Hmm... I wouldn't go that far :)
I think it's a worthwhile feature, since it can help naive or
careless users avoid accidentally destroying their SOURCE files.

> I often have cases where I have duplicate files here and there in a
> directory tree.  For various reasons I want to move them to the
> archive.  If they are named the same they have the same contents so I
> only want to keep exactly one copy of them.  So I want
>
>   mv */*/foo ../ARCHIVE/
>   mv $(find . -name foo -print)../ARCHIVE/
>
> to move those files to the target directory.  But of course with the
> duplicate check in place that fails.  So then I started using a for
> loop so that it would be different mv commands.
>
>   for f in */*/foo; do mv $f ../ARCHIVE/

In general, you can add mv's --backup option:

   mv --backup=numbered */*/foo ../ARCHIVE/

then you'll find like-named files with suffixes like .~1~, .~2~, etc.
in your ARCHIVE directory.  Personally, I've been happy to have mv aliased
to `mv --backup=numbered' for as long as GNU mv has had that option.
Of course, if they're really all the same, you won't want to archive
the ~-backup files.

> That works but is a lot of typing.  If the -f option forced the move
> then I would be happy with that.  The documentation explicitly says it
> will overwrite files.
>
>      -f, --force
>           do not prompt before overwriting (equivalent to --reply=yes)

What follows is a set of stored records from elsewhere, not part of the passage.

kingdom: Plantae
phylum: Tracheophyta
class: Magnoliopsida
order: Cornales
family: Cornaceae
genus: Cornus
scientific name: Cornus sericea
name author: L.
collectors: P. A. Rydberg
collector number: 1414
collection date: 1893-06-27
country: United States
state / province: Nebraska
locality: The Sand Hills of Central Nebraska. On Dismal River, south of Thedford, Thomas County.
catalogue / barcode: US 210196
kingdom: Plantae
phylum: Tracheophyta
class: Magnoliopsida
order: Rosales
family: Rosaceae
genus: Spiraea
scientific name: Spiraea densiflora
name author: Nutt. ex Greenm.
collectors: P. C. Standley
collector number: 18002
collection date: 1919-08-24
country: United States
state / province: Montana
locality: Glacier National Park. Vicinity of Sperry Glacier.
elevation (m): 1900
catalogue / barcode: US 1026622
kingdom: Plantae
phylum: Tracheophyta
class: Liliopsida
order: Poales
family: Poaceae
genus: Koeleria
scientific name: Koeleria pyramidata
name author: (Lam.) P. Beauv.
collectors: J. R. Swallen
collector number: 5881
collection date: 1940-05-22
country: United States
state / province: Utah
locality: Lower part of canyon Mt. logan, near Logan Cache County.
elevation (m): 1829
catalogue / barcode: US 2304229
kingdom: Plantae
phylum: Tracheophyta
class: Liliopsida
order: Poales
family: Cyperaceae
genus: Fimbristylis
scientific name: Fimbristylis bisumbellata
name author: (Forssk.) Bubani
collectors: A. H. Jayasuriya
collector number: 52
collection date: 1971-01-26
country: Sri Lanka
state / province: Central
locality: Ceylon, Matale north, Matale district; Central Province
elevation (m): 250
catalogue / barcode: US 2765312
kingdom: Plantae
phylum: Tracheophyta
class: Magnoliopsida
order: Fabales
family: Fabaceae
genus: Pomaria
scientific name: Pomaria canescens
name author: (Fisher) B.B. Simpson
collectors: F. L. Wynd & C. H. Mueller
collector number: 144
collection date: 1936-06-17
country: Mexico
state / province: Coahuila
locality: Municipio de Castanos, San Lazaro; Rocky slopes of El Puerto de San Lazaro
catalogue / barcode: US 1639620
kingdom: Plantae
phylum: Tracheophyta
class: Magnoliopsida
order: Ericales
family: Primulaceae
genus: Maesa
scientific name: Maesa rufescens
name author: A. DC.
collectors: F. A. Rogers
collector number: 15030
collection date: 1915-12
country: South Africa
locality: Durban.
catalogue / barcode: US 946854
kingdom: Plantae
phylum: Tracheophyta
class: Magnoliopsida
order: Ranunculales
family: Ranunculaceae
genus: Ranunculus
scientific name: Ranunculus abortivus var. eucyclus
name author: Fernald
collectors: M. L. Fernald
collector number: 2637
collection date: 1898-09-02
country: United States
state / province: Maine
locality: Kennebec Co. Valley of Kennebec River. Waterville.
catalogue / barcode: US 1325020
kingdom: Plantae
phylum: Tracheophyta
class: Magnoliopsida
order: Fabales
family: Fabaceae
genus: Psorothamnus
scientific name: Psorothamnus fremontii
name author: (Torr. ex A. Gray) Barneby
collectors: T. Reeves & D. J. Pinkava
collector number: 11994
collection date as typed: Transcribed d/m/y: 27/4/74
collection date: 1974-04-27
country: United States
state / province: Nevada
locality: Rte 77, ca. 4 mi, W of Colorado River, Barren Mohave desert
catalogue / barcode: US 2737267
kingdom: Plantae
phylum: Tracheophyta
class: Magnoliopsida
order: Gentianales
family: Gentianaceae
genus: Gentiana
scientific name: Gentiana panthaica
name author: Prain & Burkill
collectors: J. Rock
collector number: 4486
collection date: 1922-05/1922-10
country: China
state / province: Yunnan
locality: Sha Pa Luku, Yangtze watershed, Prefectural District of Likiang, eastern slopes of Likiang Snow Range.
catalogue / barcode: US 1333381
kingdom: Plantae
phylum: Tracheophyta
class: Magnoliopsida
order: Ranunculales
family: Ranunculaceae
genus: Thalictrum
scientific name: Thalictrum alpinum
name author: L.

Well, we can't really use -f/--force, because -f has POSIX-specified
behavior controlling whether mv prompts -- not whether it refuses to
do something that might be confusing.  Besides, --force applies to
*destination* files, which is a little ambiguous in this case, since a
SOURCE file is moved to its destination, and later mv sees that renamed
SOURCE file as the destination for another move.

>>   * mv (likewise for cp), now fails rather than silently clobbering one of
>>       the source files in the following example:
>>       rm -rf a b c; mkdir a b c; touch a/f b/f; mv a/f b/f c
>
> (Don't read too much sarcasm into this next statement.)
> I am hoping there are no plans to make this fail.
>
>   touch foo bar
>   mv foo bar
>
> Because currently that also silently clobbers files.  But that is just
> the way I like it!

:-)
The key phrase above is `clobbering one of the *SOURCE* files'.

The difference is that `mv foo bar' unlinks a *destination* file,
which is what everyone expects mv to do.  Few realize that a
POSIX-compliant mv can sometimes clobber *SOURCE* files, too.